The House Rules Committee got bogged down with amendments, including one from Rep. Greene that urges Austin and Milley to resign.

WASHINGTON — The $740 billion 2022 National Defense Authorization Act includes provisions to overhaul the military justice system's handling of sexual assault cases.

The bill would remove superiors from the direct chain of command from making decisions in sexual assault cases.

"I think one of the biggest things in the bill this year is the largest reform of the Uniform Code of Military Justice in almost 40 years," said House Armed Services Committee Chairman Rep. Adam Smith (D-Washington).

Smith continued: "I have mentioned a couple of times how important it is to give the men and women who serve in our armed forces the support they deserve to protect this country. We have failed in that regard in dealing with sexual assault."

During Monday's marathon House Rules Committee hearing, Republican members questioned what is being done to learn about the decisions that went into the U.S. withdrawal from Afghanistan.

Georgia Representative Marjorie Taylor Green went so far as to offer an amendment demanding the resignations of Secretary of Defense Lloyd Austin and Chairman of the Joint Chiefs of Staff General Mark Milley.

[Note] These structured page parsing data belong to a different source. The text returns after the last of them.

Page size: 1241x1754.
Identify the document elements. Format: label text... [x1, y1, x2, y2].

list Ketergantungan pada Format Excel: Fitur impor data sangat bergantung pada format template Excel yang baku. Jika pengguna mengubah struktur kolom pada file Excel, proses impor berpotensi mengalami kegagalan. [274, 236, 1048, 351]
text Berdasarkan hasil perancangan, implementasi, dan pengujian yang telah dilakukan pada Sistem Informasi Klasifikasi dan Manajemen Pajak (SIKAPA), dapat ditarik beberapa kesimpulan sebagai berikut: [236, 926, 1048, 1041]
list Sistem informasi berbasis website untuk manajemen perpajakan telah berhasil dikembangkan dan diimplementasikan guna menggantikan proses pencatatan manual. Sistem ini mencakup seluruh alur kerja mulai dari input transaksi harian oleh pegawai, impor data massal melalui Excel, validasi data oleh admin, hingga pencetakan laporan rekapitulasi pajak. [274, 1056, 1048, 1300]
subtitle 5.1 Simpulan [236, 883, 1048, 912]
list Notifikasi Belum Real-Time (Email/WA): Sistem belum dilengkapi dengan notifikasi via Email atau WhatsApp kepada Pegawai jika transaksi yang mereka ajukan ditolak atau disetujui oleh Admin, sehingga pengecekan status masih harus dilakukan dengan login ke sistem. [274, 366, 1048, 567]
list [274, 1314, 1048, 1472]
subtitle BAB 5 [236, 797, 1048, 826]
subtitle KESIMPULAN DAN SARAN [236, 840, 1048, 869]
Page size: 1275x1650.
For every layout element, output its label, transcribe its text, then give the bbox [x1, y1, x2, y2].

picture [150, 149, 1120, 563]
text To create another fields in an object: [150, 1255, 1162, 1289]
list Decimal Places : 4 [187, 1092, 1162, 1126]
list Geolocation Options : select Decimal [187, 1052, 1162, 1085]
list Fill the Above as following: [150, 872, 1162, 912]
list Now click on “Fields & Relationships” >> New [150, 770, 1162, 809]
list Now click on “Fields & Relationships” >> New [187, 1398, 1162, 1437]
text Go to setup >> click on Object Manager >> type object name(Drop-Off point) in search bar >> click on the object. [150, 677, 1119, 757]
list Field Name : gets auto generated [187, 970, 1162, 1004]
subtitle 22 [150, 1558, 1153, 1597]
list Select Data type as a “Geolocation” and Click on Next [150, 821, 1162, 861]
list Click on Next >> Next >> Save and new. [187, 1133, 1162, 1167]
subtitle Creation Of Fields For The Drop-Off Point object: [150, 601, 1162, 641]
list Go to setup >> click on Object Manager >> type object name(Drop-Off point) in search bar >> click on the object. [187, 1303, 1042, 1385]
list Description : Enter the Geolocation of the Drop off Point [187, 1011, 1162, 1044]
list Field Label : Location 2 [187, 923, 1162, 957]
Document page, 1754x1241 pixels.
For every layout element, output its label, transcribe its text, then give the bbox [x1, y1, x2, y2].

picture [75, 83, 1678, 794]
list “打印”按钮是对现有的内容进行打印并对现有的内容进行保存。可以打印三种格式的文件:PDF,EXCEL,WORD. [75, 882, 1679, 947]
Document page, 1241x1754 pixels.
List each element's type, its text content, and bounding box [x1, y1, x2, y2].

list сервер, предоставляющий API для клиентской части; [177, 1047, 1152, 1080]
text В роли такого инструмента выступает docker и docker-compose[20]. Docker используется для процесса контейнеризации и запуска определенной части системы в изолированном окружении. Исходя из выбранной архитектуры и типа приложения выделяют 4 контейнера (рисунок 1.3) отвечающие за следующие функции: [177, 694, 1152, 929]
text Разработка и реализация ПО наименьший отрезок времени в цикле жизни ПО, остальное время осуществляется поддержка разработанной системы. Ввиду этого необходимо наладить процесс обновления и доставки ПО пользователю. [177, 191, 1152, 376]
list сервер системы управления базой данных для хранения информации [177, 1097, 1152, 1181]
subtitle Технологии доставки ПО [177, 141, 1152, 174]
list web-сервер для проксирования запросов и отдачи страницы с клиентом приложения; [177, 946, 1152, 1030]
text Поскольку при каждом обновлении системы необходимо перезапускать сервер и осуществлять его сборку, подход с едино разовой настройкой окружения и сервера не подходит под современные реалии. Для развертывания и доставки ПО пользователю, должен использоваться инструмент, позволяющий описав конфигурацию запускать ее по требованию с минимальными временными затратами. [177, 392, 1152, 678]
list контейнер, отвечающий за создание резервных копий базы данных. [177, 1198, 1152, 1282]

"My amendment expresses it is the sense of Congress that these men are unfit to serve in their positions as Secretary of Defense and Chairman of the Joint Chiefs of Staff," she said

In the end, the bill, if passed later this week by the full House, would include a 2.7% pay raise for the troops, preserves three existing guided missile cruisers the Navy proposed decommissioning; plus, it pays for advanced procurement for three Virginia Class submarines, and, purchases three Arleigh Burke Class guided-missile destroyers.